### КРАТКОЕ ЗАДАНИЕ A
Пожалуйста, измените записи, начиная со строки, где есть «scientific name: Ticanto vernalis», и заканчивая последней строкой записей: замените «collection date» на «date of collection», а всё прочее оставьте как есть.

### СТАТЬЯ
После свидания с Ленинградом, после встречи с корабелами и кораблями — поездка в Ригу, к морякам, вернее, рыбакам дальнего плавания.

Это сочетание — рыбаки и дальнее плавание — звучит как-то необычно.

Рыбаков не принято было считать моряками.

Перед войной, когда я плавал на судах торгового флота, на ледоколах, мы, ходившие к чужим берегам, в заграничные порты, в Арктику, немного свысока поглядывали на матросов рыболовных траулеров. Где чапают их суденышки? В Маркизовой луже, как моряки называли Финский залив, или в Кольском. Самые дальние для них моря — Балтийское, Баренцево. И они, рыбаки, завидовали нам, морякам.

А нынче сравнялись: рыбаки те же моряки, ходят так же далеко, в океан.

Мне не удалось на этот раз выйти в море. Я только встречал и провожал суда в Рижском рыбном порту.

### ВХОДНЫЕ ДАННЫЕ
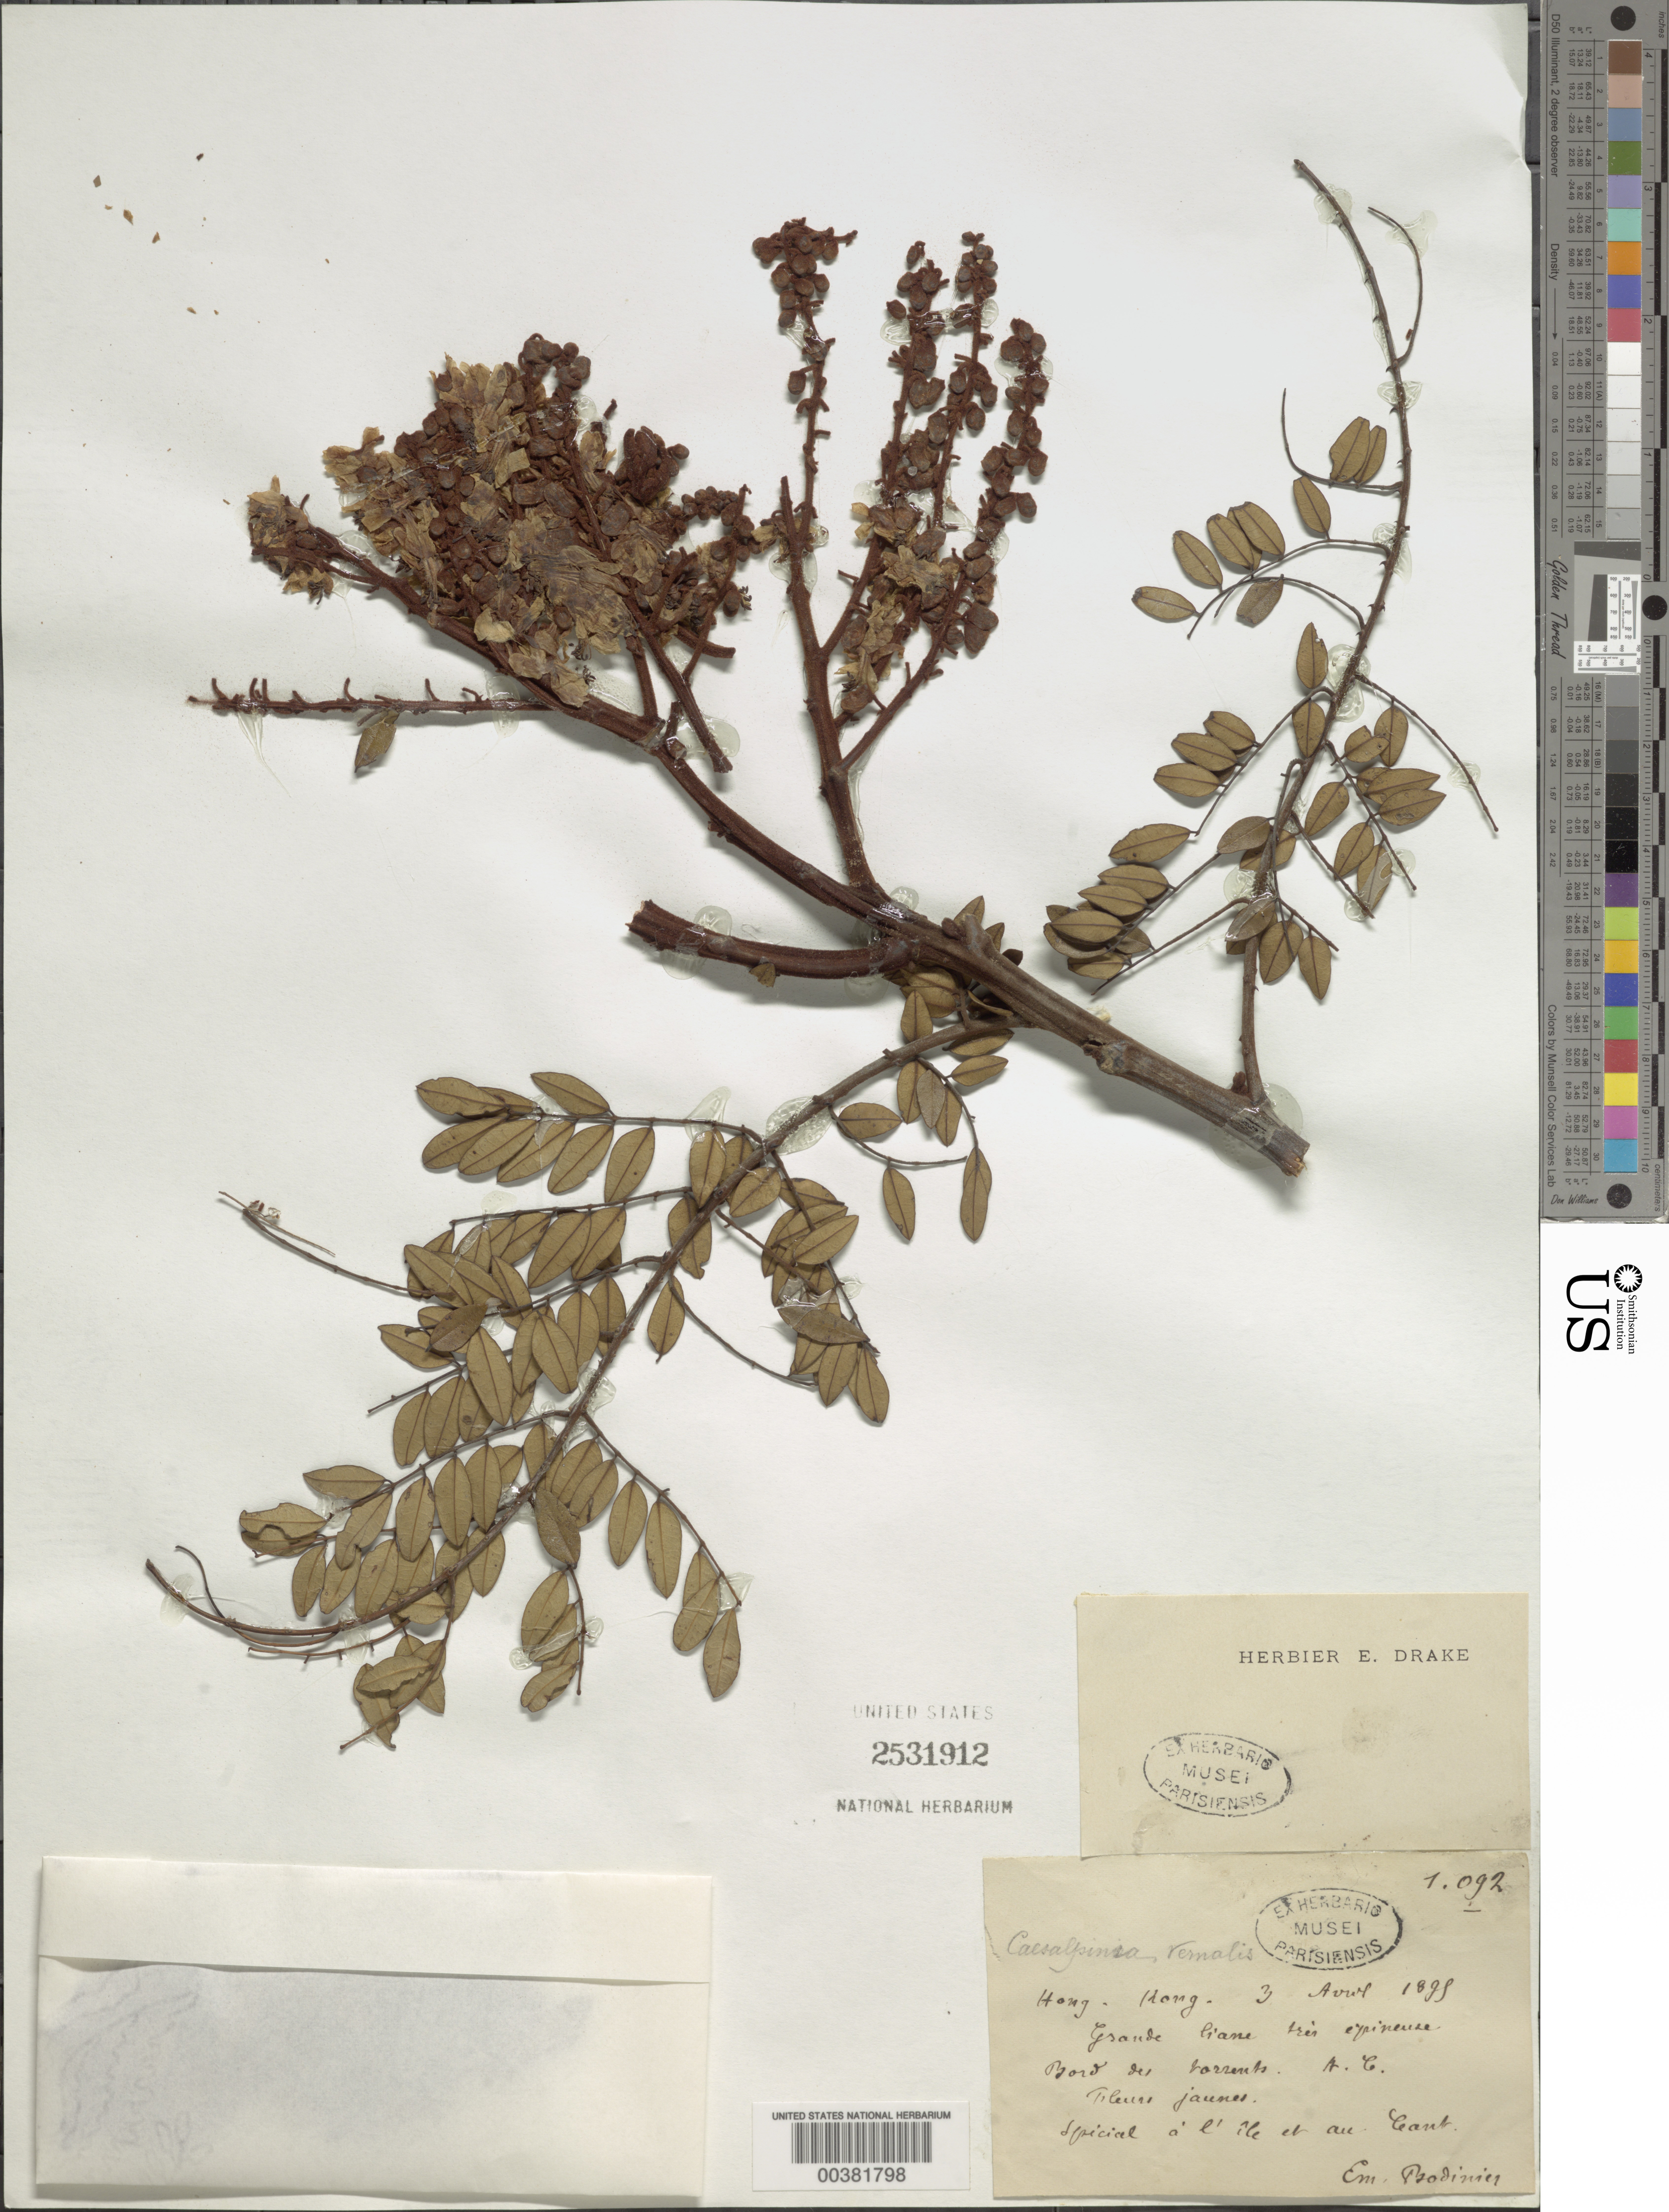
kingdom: Plantae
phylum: Tracheophyta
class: Magnoliopsida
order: Fabales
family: Fabaceae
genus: Ticanto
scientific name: Ticanto vernalis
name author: (Champion ex Benth.) R. Clark & Gagnon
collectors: E. Tsodinier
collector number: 1092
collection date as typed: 03 Apr 1898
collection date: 1898-04-03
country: China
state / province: Hong Kong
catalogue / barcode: US 2531912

### КРАТКОЕ ЗАДАНИЕ B
Объясните по статье, почему сочетание «рыбаки и дальнее плавание» звучит необычно.

### ИТОГОВЫЙ ОТВЕТ A
scientific name: Ticanto vernalis
name author: (Champion ex Benth.) R. Clark & Gagnon
collectors: E. Tsodinier
collector number: 1092
date of collection as typed: 03 Apr 1898
date of collection: 1898-04-03
country: China
state / province: Hong Kong
catalogue / barcode: US 2531912

### ИТОГОВЫЙ ОТВЕТ B
Оно звучит необычно потому, что рыбаков не принято было считать моряками. Их суда ходили в Финский залив или в Кольский, а самыми дальними морями для них были Балтийское и Баренцево.